During the webinar, you spoke about the "pizza slice strategy." Can you explain what that is? :pizza:

I love the pizza-slice strategy. This is the way to avoid trapping yourself and your paper. Rather than declaring you have a great story and need a week or two, rather than asking a vulnerable person to open themselves up for a huge project, you need to take a step back. Slow it down. Gather some info. Stir your stew. Find the compelling, surprising nuggets. Find a focus no one else has written about. Be a great engine that is gradually building up steam. I gather more and more, and I bring the editor (or I used to before I became an editor) along the way with me.

That means making new discoveries, finding new people, realizing you can get great photography, and watching this fragile plant grow into something special. Let the editor see that, and gradually they will make space for it. (Or else you also do some of it on your own time, which can happen.)

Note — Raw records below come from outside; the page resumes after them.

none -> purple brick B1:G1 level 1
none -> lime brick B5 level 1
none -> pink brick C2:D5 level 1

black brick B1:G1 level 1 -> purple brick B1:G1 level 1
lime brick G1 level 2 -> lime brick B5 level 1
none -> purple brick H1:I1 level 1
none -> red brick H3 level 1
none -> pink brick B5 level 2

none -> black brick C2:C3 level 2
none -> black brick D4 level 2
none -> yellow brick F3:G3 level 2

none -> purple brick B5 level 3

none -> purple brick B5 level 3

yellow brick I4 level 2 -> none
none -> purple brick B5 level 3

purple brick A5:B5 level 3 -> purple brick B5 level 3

The pizza slice is the image for this: you just bite off at the small angle on the end first...and then the pizza slice gets wider and wider, the farther into it you eat. You need to bring along the people in the story, and the editors. Don't ask for too much up front, before you have the goods!

How do you decide when to take a new job?

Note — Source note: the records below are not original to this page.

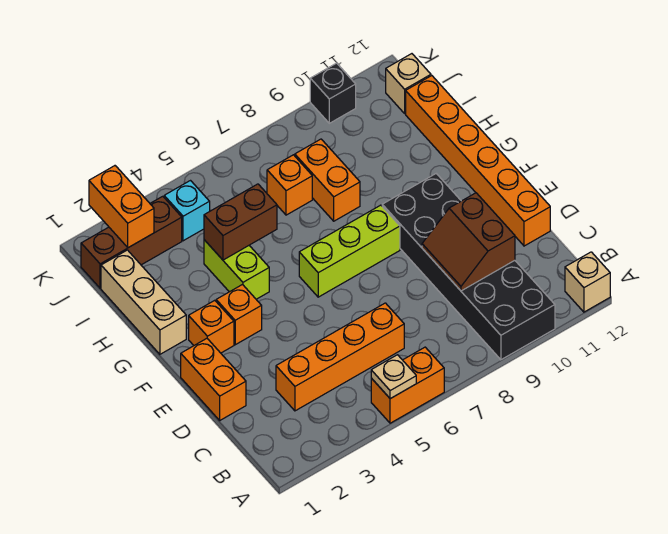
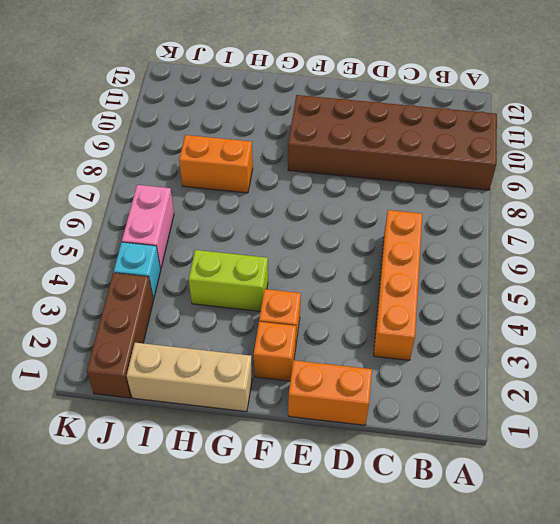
brown brick A9:F10 level 1 -> black brick A9:F10 level 1
pink brick J5:J6 level 1 -> none
none -> orange brick A5:A6 level 1
none -> tan brick A12 level 1
none -> orange brick D12:I12 level 1

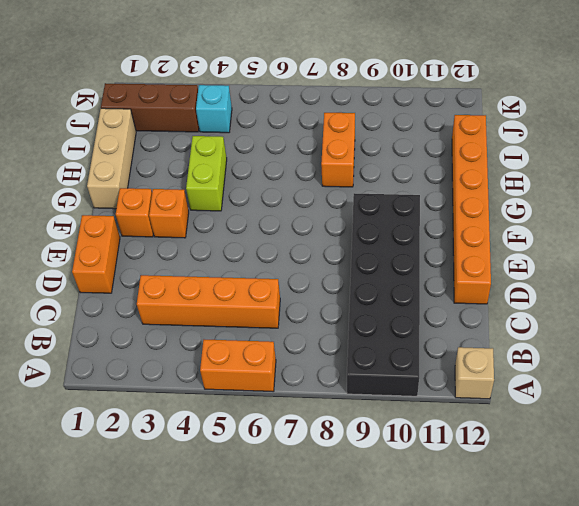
none -> lime brick F6:F8 level 1
none -> orange brick I7 level 1
none -> tan brick J12 level 1

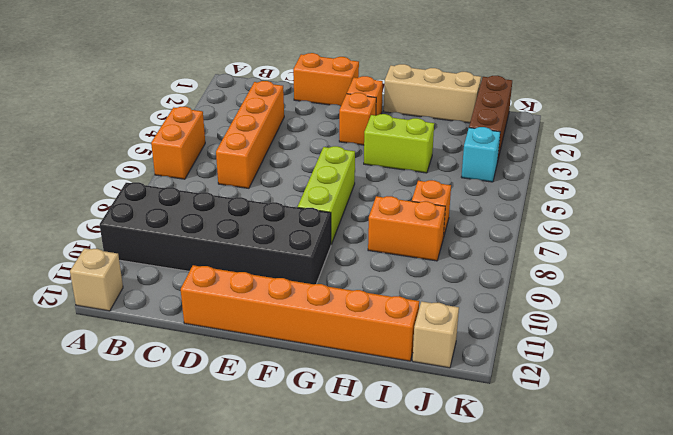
none -> black brick K10 level 1
none -> tan plate A5 level 2
none -> brown slope C9:D10 level 2 top 10

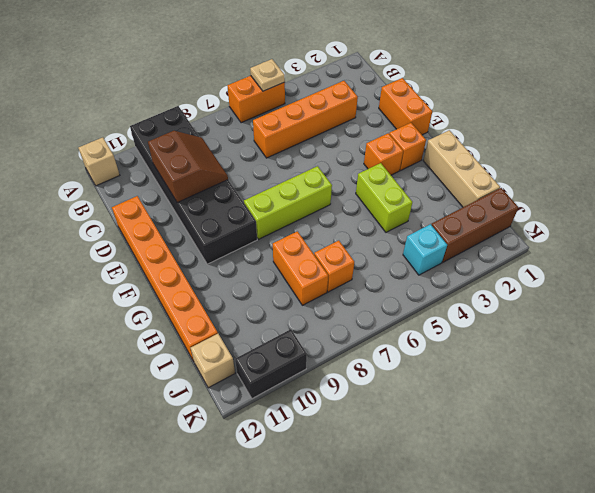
black brick K10:K11 level 1 -> black brick K10 level 1
none -> brown brick H4:H5 level 2
none -> orange brick J2:K2 level 2

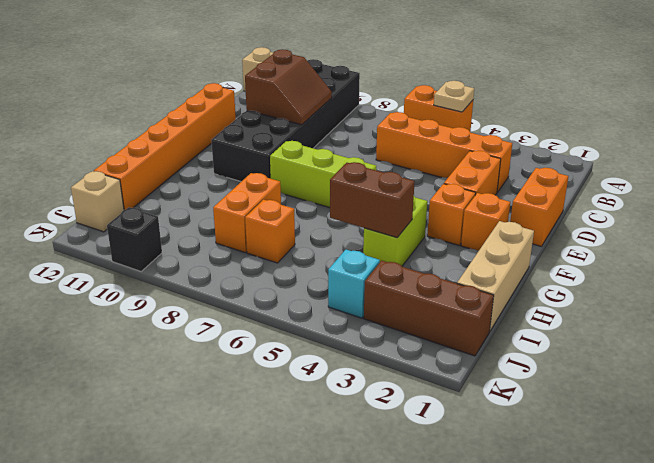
orange brick D3:E3 level 1 -> orange brick J2:K2 level 2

This is usually an organic process. You may be very happy in your job, and then you're approached by someone else. I know folks who weren't considering moving on, but then an opportunity comes up and they wind up loving the idea of it and going.

I also know that as a journalist, you can find yourself stymied at points, or realize that you may not be able to do what you want to do, or want to grow to new level, or find a new path.

You need to also consider your life outside work. You may want to be in a different city. You may realize that you have no connections outside work. So it's a big picture; but if you're unhappy, if you're struggling, you should find the guru or mentor you can talk with, to brainstorm.

A big thing for me is being somewhere you can grow, where you can learn and thrive. As Roy Peter Clark calls it, you need to find your tribe. Every newsroom has a different culture. You want to find the place that feels like home.

I hope folks check out the webinar I just did, Finding Secret Stories...It was my first one, and I loved doing it.

More of Diana's teaching is located in this free online course: Pulitzer Prize-Winning Writers: Secrets of Their Craft

What's your favorite or go-to question in an interview?

My favorite question, which I think I learned from Bill Marimow, is this: at the end of every interview you ask these three questions: What didn't I ask that I should have asked? What most surprises you about this? And is there anyone else I should talk with? Also, get their cell phone number, saying you need it in case you want to check a fact - but then you'll have it for later!